Yves Cochet, ancien député écologiste et «néo-malthusien» assumé, développe des thèses censées ralentir «l’effondrement de nos sociétés». Par exemple : inverser la logique des allocations familiales afin notamment de «mieux accueillir les migrants».

Faut-il freiner la croissance démographique pour sauver le climat ? A cette question, l’ancien député écologiste Yves Cochet répond par l’affirmative. Dans une interview publiée dans l’Obs du 3 janvier, il fait part de son analyse.

Selon lui, «pour quantifier l’effet de nos activités sur la planète» il nous notamment prendre en compte le facteur démographique. «Pour réduire le nombre d’habitants sur terre, il faut faire moins d’enfants», énonce-t-il ainsi.

Je propose de renverser notre politique d’incitation à la natalité, en inversant la logique des allocations familiales

Concédant une «conversation taboue» car la société, notamment occidentale, serait encore pénétrée de l’«injonction biblique : “Croissez et multipliez, et remplissez la Terre”», il propose néanmoins une solution radicale pour «arrêter de croître».
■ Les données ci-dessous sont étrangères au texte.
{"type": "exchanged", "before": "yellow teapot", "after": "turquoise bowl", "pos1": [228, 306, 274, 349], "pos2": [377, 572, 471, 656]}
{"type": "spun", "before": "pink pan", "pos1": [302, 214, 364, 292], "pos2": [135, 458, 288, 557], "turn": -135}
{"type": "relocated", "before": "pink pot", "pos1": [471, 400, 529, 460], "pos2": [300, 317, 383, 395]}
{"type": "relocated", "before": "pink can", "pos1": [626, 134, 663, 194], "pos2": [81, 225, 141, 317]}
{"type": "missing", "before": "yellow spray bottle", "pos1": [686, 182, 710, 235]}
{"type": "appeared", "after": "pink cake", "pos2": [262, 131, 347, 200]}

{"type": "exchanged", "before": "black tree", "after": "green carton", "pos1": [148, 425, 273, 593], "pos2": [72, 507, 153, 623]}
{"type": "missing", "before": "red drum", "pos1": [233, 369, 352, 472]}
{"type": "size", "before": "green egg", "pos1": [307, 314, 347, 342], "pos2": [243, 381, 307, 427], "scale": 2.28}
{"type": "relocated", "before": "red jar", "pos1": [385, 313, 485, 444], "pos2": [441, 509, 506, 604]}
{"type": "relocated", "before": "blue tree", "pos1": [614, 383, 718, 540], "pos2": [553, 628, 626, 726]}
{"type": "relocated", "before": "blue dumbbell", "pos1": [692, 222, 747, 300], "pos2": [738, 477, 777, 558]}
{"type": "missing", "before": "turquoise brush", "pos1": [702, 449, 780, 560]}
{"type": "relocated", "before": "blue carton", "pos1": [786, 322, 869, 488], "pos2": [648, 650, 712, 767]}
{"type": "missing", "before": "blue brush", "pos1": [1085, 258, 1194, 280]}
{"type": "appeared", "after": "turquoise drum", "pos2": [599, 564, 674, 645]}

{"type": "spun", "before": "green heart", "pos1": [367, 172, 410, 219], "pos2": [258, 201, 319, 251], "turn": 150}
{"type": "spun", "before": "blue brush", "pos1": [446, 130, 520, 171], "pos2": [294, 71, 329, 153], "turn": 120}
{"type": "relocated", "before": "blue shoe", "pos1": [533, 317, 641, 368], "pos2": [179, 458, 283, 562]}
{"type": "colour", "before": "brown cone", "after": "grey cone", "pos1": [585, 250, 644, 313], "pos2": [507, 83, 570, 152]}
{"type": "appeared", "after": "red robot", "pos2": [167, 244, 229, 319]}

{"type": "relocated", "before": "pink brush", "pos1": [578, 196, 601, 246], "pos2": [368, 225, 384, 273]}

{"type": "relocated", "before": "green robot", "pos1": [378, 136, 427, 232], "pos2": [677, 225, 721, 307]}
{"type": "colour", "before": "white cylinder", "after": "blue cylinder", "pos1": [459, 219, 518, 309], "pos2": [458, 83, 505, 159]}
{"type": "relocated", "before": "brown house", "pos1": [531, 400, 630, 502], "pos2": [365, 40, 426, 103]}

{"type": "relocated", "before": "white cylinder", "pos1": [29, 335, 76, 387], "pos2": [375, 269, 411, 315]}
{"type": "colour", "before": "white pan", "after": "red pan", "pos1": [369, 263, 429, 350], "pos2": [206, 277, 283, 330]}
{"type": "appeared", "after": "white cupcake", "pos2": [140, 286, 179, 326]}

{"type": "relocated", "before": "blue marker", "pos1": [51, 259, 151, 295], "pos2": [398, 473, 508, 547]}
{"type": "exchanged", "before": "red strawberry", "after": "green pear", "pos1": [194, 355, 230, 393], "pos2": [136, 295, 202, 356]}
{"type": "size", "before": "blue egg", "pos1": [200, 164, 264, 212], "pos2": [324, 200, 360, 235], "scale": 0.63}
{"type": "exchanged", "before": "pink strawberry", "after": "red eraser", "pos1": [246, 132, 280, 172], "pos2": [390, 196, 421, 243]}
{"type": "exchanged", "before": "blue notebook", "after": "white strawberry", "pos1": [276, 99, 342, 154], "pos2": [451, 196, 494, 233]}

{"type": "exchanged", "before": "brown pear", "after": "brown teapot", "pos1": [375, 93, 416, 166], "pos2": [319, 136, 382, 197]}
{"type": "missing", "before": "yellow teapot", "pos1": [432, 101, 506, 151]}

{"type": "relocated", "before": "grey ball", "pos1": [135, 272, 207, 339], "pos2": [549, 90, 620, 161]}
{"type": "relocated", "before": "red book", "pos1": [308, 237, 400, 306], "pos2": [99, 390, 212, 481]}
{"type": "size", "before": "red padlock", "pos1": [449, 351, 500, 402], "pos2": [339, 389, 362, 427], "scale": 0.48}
«Je propose de renverser notre politique d’incitation à la natalité, en inversant la logique des allocations familiales», explique l’ancien député français (2002-2011) pour qui «ne pas faire d’enfant supplémentaire, c’est le premier geste écologique». Celui qui a également été eurodéputé de 2011 à 2014 propose tout bonnement : «Plus vous avez d’enfants, plus vos allocations diminuent jusqu’à disparaître à partir de la troisième naissance !» Défendant son propos «néomalthusien» de toute accusation de «racisme» ou d’«élitisme», il précise ne pas viser «les pays plus pauvres, qui font plus d’enfants que les autres», au contraire du président de la République, Emmanuel Macron.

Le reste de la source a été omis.